Il reste chez McLaren avec un tout autre projet qui repose entièrement dans ses mains : la création d' une supercar à partir d' une feuille blanche. Du bâtiment de Woking dans lequel elle sera conçue jusqu' au dernier détail de finition, Murray a le contrôle sur absolument tout, avec la confiance totale de Ron Dennis sur ce projet. Et de là naîtra la fabuleuse McLaren F1, considérée par beaucoup comme la supercar ultime et dont les prix s' envolent à chaque vente aux enchères. Elle a eu quelques propriétaires prestigieux à son époque, comme Elon Musk, Jay Leno, Rowan Atkinson ou encore, George Harrison. Ultra spectaculaire avec sa conception mettant (littéralement !) le conducteur/pilote au centre, elle bouscule complètement le petit monde des supercars à sa sortie en 1992. Seuls 106 modèles seront construits. C' est la première voiture de route construite en carbone composite, elle reçoit un V12 BMW qui franchit les 600 chevaux et dépasse à peine la tonne. Résultat, des performances qui atomisent tout ce qui roule, grâce aussi à une aérodynamique extrêmement poussée (370 km/h !). Son allure compacte et racée est signée du designer Peter Stevens.

Elle connaît aussi le succès en compétition avec la version GTR, avec une incroyable victoire surprise aux 24 Heures du Mans pour sa première participation en 1995. Enfin, à la suite de ce projet, McLaren collabore avec Mercedes pour la SLR.

En 2007, après avoir quitté McLaren, Murray crée Gordon Murray Design, avec différents projets d' ingénierie et de consulting, dont un étonnant projet de micro-citadine nommé T. 25. Puis il construit en 2017 une usine capable de produire des modèles de faible volume et, puisqu' il faut bien l' occuper, c' est son ultime création, la T.50, qui l' étrennera. La T.50 est un réel aboutissement, marquant à la fois cinquante ans d' une (ô combien) brillante carrière et la cinquantième auto conçue par Murray.
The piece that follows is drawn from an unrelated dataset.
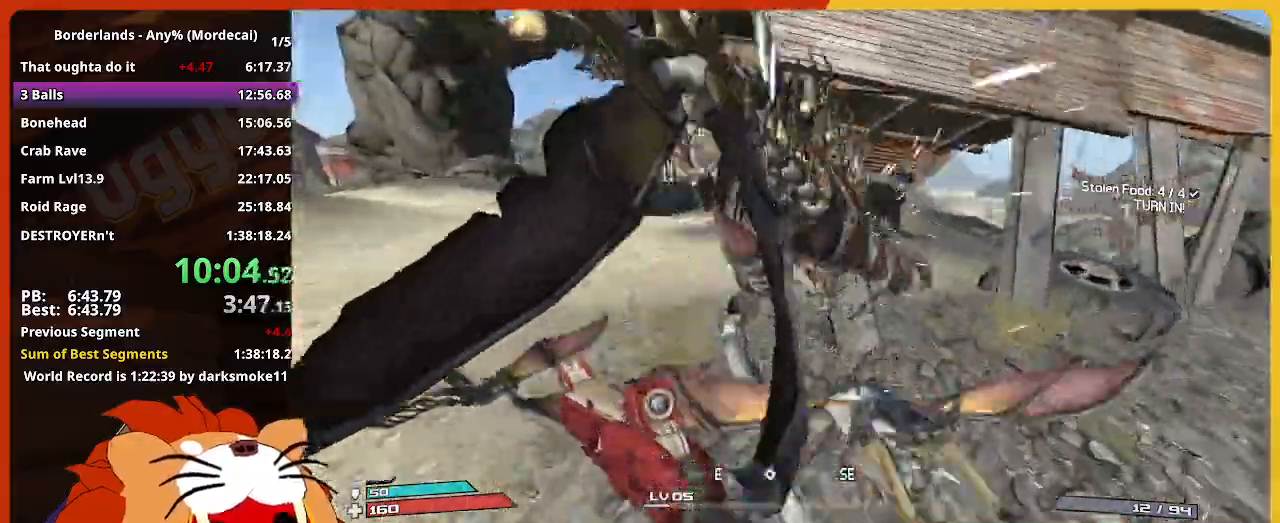
{"keys": ["w"], "events": []}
En écho à la F1, la T.50 est une hypercar superlative à trois places, le pilote au milieu. Avec 986 kilos grâce à sa structure et sa carrosserie carbone, elle est incroyablement légère pour les quelque 663 chevaux, voire 700 chevaux en mode boost (1,5 kg/ch) développés par son moteur V12 3.9 atmosphérique capable de prendre. .. 12 100 tours/minute !

Le mot génie est souvent associé à celui qui a mené les équipes de F1 Brabham et McLaren à tant de victoires...

Imaginez son chant. .. Un bloc aux montées en régime éclair, conçu avec Cosworth exclusivement pour l' auto. Avec cette propulsion manuelle dotée d' une boîte 6 rapports, clairement, absolument tout est fait pour le plaisir de son pilote, plus que pour la performance pure, et d' ailleurs, aucun chiffre n' est donné pour le moment. Compacte (4,35 mètres), pure et franchement splendide, elle donne tout à son aérodynamisme actif, reprenant l' idée de l' aspirateur arrière de la BT-46B, ce qui la dispense d' avoir besoin d' un lourd aileron pour assurer l' appui nécessaire. Six effets différents peuvent être choisis pour gérer l' action de ce ventilateur de 400 mm. Avec les spoilers arrière et les diffuseurs actifs, il est capable au choix de gagner par exemple 50 chevaux, donner jusqu' à 100 % d' appui au freinage, ou améliorer l' aérodynamisme de 12,5 %. Et plus que les chiffres absolus, cette machine à plaisir analogique est pensée dans chaque aspect pour être exploitable - et donc appréciée - en usage quotidien. Encore quelques détails : sa production (pour 2022) est limitée à cent exemplaires et son tarif se monte à 2,36 millions de livres (HT). Toutes ont été vendues en 48 heures. La mission de l' auto pour Murray ? La perfection absolue de la conduite. Nous le croyons volontiers.